Willy Victor (* 20. Januar 1876 in Posen; † 2. April 1956 in Magdiel) war ein deutscher Jurist.
Leben und Wirken
Willy Victor zog 1904 gemeinsam mit seiner Frau Lisbeth, geborene Rinteln, nach Wandsbek, wo er eine Anwaltskanzlei eröffnete. Er arbeitete als Rechtsanwalt am dortigen Amtsgericht und dem Landgericht Altona und ab 1909 auch als Notar im Zuständigkeitsbereich des Kieler Oberlandesgerichts. Victor, der jüdischen Glaubens war, jedoch nicht als religiös galt, engagierte sich neben der Anwaltstätigkeit für die jüdische Gemeinschaft. 1905 gründete er den Jüdischen Volksverein mit und wurde ein Jahr später Vorstandsmitglied der zionistischen Ortsgruppe in Hamburg. Vermutlich ab 1912 arbeitete er für viele Jahre im Verband der jüdischen Gemeinden Schleswig-Holsteins und der Hansestädte mit. 1913 schrieb Victor Die Emanzipation der Juden in Hamburg. Darin schilderte er Probleme der in Schleswig-Holstein lebenden Juden, die höchstwahrscheinlich Grund für sein Engagement für die jüdischen Gemeinden waren. Dies hielt ihn jedoch nicht davon ab, Vorgänge in der Gemeinde selbst zu kritisieren: 1920 legte er beim Magistrat der jüdischen Gemeinde in Wandsbek Widerspruch gegen Wahlen ein, bei denen aus seiner Sicht Formfehler begangen worden waren. Die Wahlen wurden daraufhin wiederholt.

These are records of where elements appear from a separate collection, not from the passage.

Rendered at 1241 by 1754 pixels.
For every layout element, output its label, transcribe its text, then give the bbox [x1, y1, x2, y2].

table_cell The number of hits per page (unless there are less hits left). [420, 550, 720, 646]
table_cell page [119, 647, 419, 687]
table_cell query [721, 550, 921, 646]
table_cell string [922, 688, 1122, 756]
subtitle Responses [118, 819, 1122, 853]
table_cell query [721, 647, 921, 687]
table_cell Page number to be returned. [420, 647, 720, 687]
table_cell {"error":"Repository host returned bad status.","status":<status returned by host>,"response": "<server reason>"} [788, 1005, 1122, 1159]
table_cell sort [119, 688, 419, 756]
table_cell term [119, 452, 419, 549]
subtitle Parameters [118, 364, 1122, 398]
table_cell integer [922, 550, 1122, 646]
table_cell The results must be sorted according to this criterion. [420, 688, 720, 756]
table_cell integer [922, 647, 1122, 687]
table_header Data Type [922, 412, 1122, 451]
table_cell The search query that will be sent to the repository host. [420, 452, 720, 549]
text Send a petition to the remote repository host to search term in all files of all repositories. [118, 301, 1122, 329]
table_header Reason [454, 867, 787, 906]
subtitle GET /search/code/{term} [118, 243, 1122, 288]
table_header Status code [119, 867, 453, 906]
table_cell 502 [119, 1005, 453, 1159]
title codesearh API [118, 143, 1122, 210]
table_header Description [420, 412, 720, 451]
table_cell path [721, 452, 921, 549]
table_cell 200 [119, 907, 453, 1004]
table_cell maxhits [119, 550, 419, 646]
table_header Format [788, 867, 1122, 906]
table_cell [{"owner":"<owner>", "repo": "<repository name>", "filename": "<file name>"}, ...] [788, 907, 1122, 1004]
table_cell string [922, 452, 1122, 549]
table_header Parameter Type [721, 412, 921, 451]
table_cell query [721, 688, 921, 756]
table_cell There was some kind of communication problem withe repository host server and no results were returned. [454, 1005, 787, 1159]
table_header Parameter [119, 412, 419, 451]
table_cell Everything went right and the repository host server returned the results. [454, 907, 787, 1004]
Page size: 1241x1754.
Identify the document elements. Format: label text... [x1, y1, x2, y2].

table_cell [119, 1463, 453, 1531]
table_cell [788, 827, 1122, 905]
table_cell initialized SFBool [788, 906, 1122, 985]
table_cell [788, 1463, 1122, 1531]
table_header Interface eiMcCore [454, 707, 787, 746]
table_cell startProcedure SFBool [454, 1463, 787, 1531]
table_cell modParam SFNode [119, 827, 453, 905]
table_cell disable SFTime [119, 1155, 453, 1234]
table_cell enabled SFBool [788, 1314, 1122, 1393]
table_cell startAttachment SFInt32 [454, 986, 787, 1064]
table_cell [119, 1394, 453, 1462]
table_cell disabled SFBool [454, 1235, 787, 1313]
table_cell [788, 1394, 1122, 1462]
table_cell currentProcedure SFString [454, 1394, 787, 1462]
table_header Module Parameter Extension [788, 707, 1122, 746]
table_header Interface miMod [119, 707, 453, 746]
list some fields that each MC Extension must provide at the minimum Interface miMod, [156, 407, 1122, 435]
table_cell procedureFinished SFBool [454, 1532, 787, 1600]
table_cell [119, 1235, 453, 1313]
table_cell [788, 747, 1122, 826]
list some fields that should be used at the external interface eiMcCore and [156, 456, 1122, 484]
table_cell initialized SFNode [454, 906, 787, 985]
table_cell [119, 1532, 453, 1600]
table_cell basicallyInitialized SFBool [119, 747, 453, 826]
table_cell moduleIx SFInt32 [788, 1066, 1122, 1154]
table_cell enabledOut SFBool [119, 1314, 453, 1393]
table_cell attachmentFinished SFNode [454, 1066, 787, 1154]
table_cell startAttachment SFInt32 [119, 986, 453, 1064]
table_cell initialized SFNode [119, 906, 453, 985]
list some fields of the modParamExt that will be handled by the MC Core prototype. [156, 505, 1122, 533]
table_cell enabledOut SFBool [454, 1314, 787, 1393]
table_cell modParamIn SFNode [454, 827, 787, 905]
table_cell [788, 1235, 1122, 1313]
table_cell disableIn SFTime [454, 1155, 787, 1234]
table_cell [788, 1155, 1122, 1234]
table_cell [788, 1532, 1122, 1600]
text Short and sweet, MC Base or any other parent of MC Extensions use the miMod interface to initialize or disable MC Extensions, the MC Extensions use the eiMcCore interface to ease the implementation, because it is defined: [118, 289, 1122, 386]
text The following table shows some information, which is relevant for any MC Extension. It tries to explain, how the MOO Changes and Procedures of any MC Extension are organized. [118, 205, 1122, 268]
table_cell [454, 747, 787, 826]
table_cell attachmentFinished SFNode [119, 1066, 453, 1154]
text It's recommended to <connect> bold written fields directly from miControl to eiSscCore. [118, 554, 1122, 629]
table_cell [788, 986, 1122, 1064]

Victor gehörte der SPD an und wurde 1914 Stadtverordneter der Partei in Wandsbek. Während des Ersten Weltkriegs leistete er Kriegsdienst und übernahm anschließend, wenngleich ohne Besoldung, ein Amt als Stadtrat. Um 1930 arbeitete Victor gemeinsam mit Walter Jacobsen in einer Sozietät. In seinem Büro beschäftigte er sechs Mitarbeiter, darunter einen Bürovorsteher. Victor erhielt Aufträge von der Rheinisch-Westfälischen Bodenkreditbank, der Stadt Wandsbek und dem Kreis Stormarn. Nach der Machtergreifung verfolgte die SA Victor aufgrund seines Glaubens und der SPD-Mitgliedschaft. Ab Mai 1933 durfte er der Anwaltstätigkeit nicht mehr nachgehen. Da er befürchtete, inhaftiert zu werden, versteckte sich Victor zwischenzeitlich bei Verwandten in Altona und kehrte nicht in seine Wohnung in der Claudiusstraße 36 zurück. Walter Jacobsen hielt den Betrieb der gemeinsamen Sozietät zunächst aufrecht, während Victor die Flucht mit Unterstützung durch seinen Parteigenossen Heinrich Wichelmann in die Schweiz gelang. Im August 1933 folgten ihm seine Frau und die drei erwachsenen Kinder. Gemeinsam reisten sie von dort nach Palästina aus.
Gemeinsam mit Leopold Landau eröffnete Victor am 1. November 1933 eine Finanzberatung in Tel Aviv, in die er aus Deutschland gerettete Finanzmittel einbrachte. Landau und Victor gehörten auch zu den Herausgebern von Mitteilungsblättern für aus Deutschland emigrierte Personen. Das gemeinsame Unternehmen scheiterte 1937; Victor war somit nahezu mittellos. Er versuchte erfolglos, den Lebensunterhalt mit der Zucht von Gemüse und Blumen zu bestreiten. Victor erkrankte und musste sich mehreren Operationen unterziehen. Bei Lebensende war er nahezu blind. 1954 erhielt Victor finanzielle Entschädigungen der BRD, die seine finanziellen Probleme während der letzten beiden Lebensjahre minderten.
Die Söhne Curt und Hans besuchten das Matthias-Claudius-Gymnasium, wo sie Mitte der 1920er Jahre die einzigen jüdischen Schüler waren. Die Tochter Lotte war Schülerin des Wandsbeker Lyzeum (Heute: Charlotte-Paulsen-Gymnasium). Die Kinder litten unter der antisemitischen Stimmung in den Schulen.
Literatur
- Astrid Louven: Victor, Willy. In: Franklin Kopitzsch, Dirk Brietzke (Hrsg.): Hamburgische Biografie. Band 4. Wallstein, Göttingen 2008, ISBN 978-3-8353-0229-7, S. 357.